Debout les enchaînés, vos fers ont rouillés et tant pis pour les fatigués !

 

   Je reprends ! J’en étais ou déjà ? Ah ! Voilà ! Je disais que les forces de sécurité : l’armée, la police, la gendarmerie, la douane, leurs familles, leurs tribus, leurs clans et toute leur clientèle, enfin, tous ceux qui se sont associés pour dominer notre peuple avec la force des armes, avaient trahi l’éveil de la conscience du peuple qui c’était dressé comme un seul homme pour combattre le colonialisme et pouvoir construire une Nation algérienne à la mesure de son idéal révolutionnaire ! Je disais donc, qu’aujourd’hui, l’heure est à la trahison et au déshonneur !

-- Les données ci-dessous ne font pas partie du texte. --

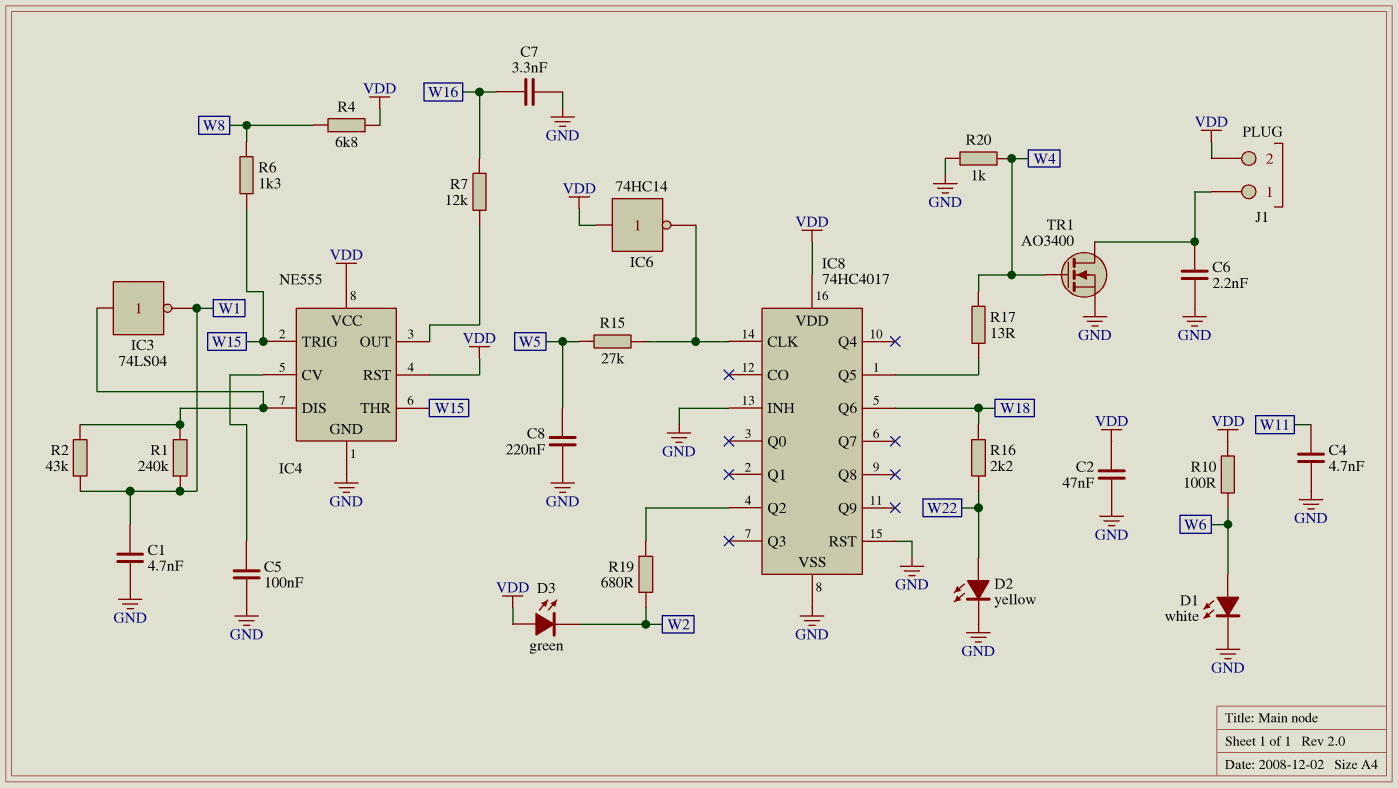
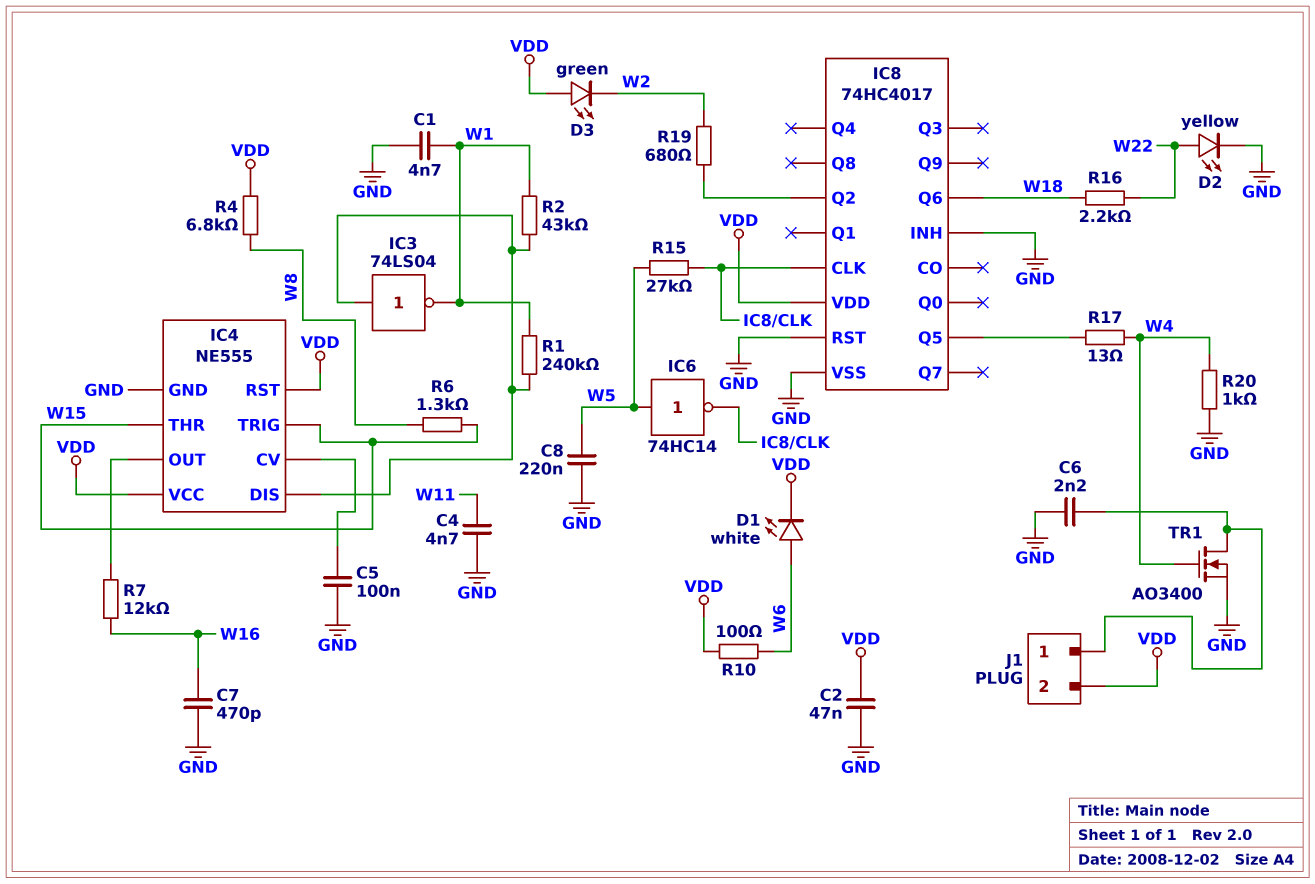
C7: 3.3nF (GND, W16) -> 470pF (GND, W16)
D1: LED white (A W6, K GND) -> LED white (A W6, K VDD)
IC6: NOT 74HC14 (in VDD, out IC8/CLK) -> NOT 74HC14 (in W5, out IC8/CLK)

   Mais ce que je disais, c’était ce que se disent toutes les femmes et les hommes issus de cette conscience trahie, d’un peuple qui s’était levé un certain novembre 1954 pour se réapproprier sa terre, son histoire, sa personnalité, sa dignité, son honneur, son humanité, enfin, devenir maître de son destin. Les hommes et les femmes de novembre rejoignaient le combat de l’Armée de Libération Nationale par conviction de s’engager pour accomplir ce destin collectif. Tout perdre, jusqu’à la vie s’il le fallait, pour accomplir cet idéal,. Autant mourir digne, après avoir retrouvé leur humanité dans l’acte héroïque du combat contre la servitude et la méprise de la domination coloniale. Ces hommes et ces femmes venaient de tous les milieux : des professions libérales, des lycéens, des étudiants, des ouvriers, des paysans, des chômeurs en masse… Ils avaient tous le même objectif : restituer la souveraineté au peuple et lui permettre d’accéder à l’émancipation partagée par toute l’humanité qui peuplait la terre.

   Mais ce que ces femmes et ces hommes oublient de dire après le demi-siècle qui vient de s’écouler, où la servitude et la méprise de la dictature avaient repris leur droit, cette fois-ci de la part de nos nouveaux bourreaux qui sont issus de nos souffrances millénaires, c’est que l’érosion de la conviction de l’engagement, pour la poursuite de ce combat libérateur, a eu raison de cet éveil de la conscience collective. Bien que chez ces femmes et ces hommes, issu de ce peuple trahi, dont la conscience, tout en demeurant vive et alerte, a fini par succomber à son tour à la facilité et à l’insouciance que nos aînés avaient connu autrefois avant leur réveil salvateur. Le pire aujourd’hui est qu’elle est accompagnée d’une périlleuse errance où l’on se retrouve face à un affrontement absurde entre deux idéologies des plus fascisantes : l’extrémisme religieux et identitaire. Alors que ceux qui n’adhèrent ni à l’une, ni à l’autre, se retrouvent démissionnaires, abandonnant lâchement le terrain du combat au profit d’intérêts domestiques, ceux que les hommes partagent naturellement avec les animaux. Quant à nos intellectuels, ils croulent sous le déshonneur et la lâcheté au même titre que leurs bourreaux, et nos journalistes au sein de leur presse dite libre ou indépendante, l’un et l’autre terme dépourvus de toute substance, se contentant de murmurer leur impuissance, entre soumission et complicité.